Wednesday, July 27, 2011

Public pension funds report strong investment returns for year ended June 30

Strong equity gains helped boost investment returns for pension plans in Louisiana, California, Oklahoma and Canada in fiscal year 2011, while some experienced additional returns through private equity and real estate positions, according to information released by the plans on Friday.

Louisiana State Employees' Retirement System, Baton Rouge, returned a record 24.3% for the 12 months ended June 30.

The $9.3 billion system returned 16.1% a year earlier, according to a news release. Exact breakdowns by asset class were not available.

Another record was set by the San Bernardino County (Calif.) Employees' Retirement Association, which earned a net return of 22.61% for its fiscal year ended June 30, Nicole Dailey, spokeswoman for the $6.1 billion association, confirmed in an e-mail. It was the highest for a fiscal year in the association's 45-year history.

The fund's Sharpe ratio was 5.51, above the association's policy benchmark of 2.55. This means that the fund had a much higher rate of return than expected for each incremental unit of risk taken during the year, according to an association news release.

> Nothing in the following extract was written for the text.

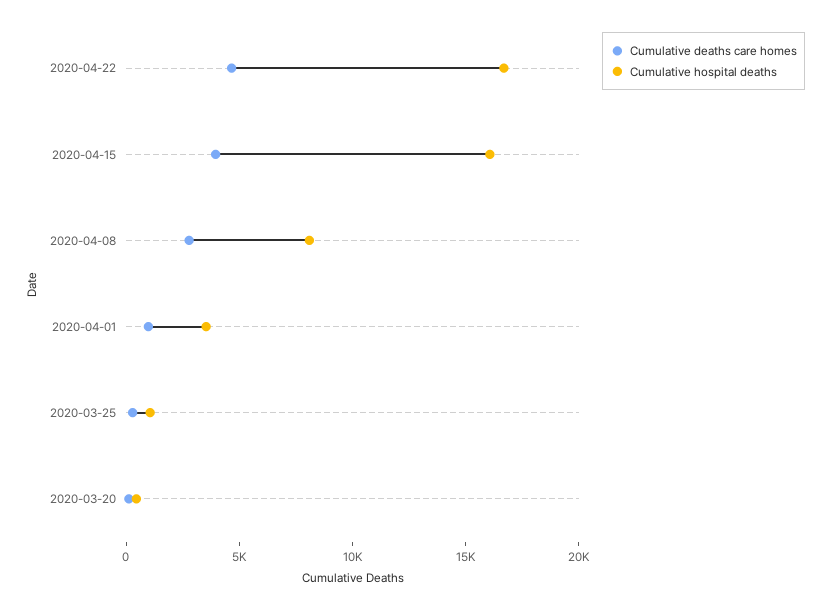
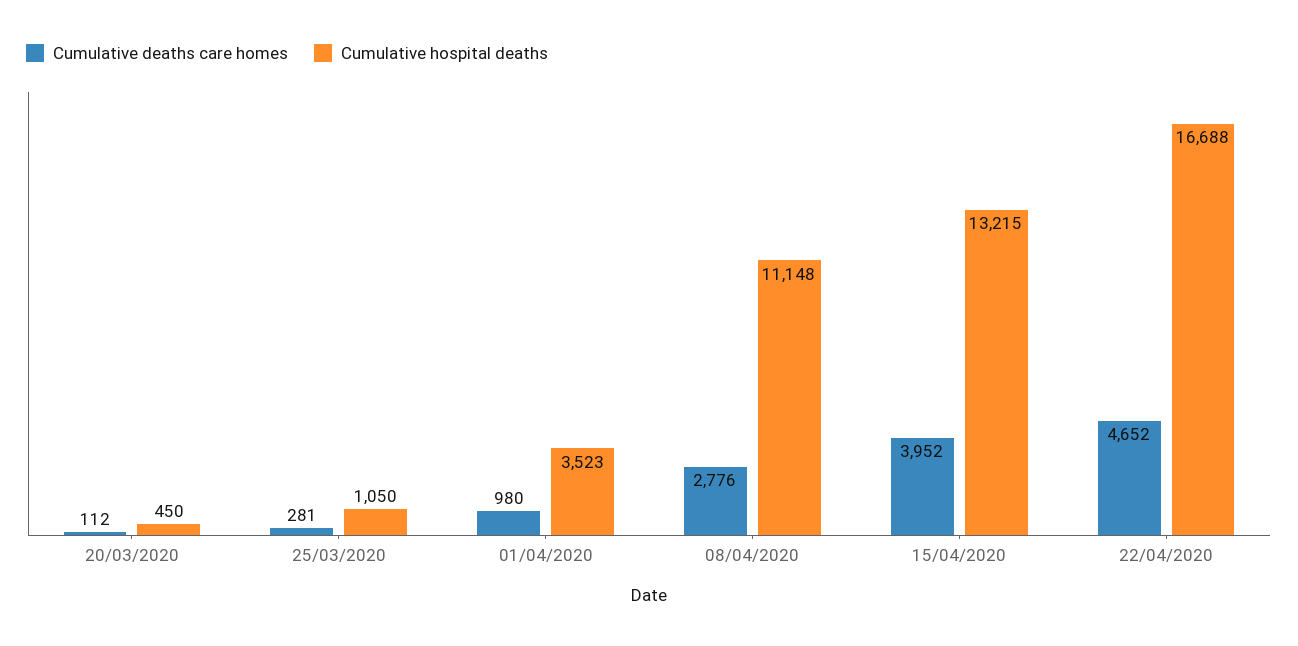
Cumulative hospital deaths, 2020-04-15: 16000 -> 13215
Cumulative hospital deaths, 2020-04-08: 8000 -> 11148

The $6.8 billion Oklahoma Public Employees Retirement System and the $247.7 million Oklahoma Uniform Retirement System for Justices and Judges, both in Oklahoma City, returned 21.23% and 21.3%, respectively, for the fiscal year ended June 30.

Tom Spencer, executive director for OPERS, which also oversees the judges retirement system, said in a telephone interview that the two plans were rewarded for their large equity positions.

OPERS has 23.75% of its portfolio in indexed domestic equities, 16.25% in active domestic equities, 16% in international indexed equities and 8% active international equities. The system has 36% in active fixed income.
The judges system has 64% allocated to indexed equities and 36% to active fixed income, Mr. Spencer said.
In Canada, the C$58 billion (US$61 billion) Public Sector Pension Investment Board, Montreal, returned 14.5% for its fiscal year ended March 31, according to a PSP Investment Board news release.

“The latest results reflect solid performances and contributions from every part of the organization and point to the success of the diversification strategy we began implementing in 2004, with the introduction of private market asset classes such as real estate, private equity and infrastructure,” Gordon J. Fyfe, president and CEO of PSP Investment Board, said in the news release. “Our public market equity portfolios also recorded substantial gains, adding to the strong performance of the previous year.”

The system's asset allocation as of March 31 was 56.5% public market equities; 20.7% nominal fixed income and world inflation-linked bonds; 9.6% private equity; 9.1% real estate; and 4.1% infrastructure, according to the news release. PSPIB spokesman Mark Boutet could not be reached for comment.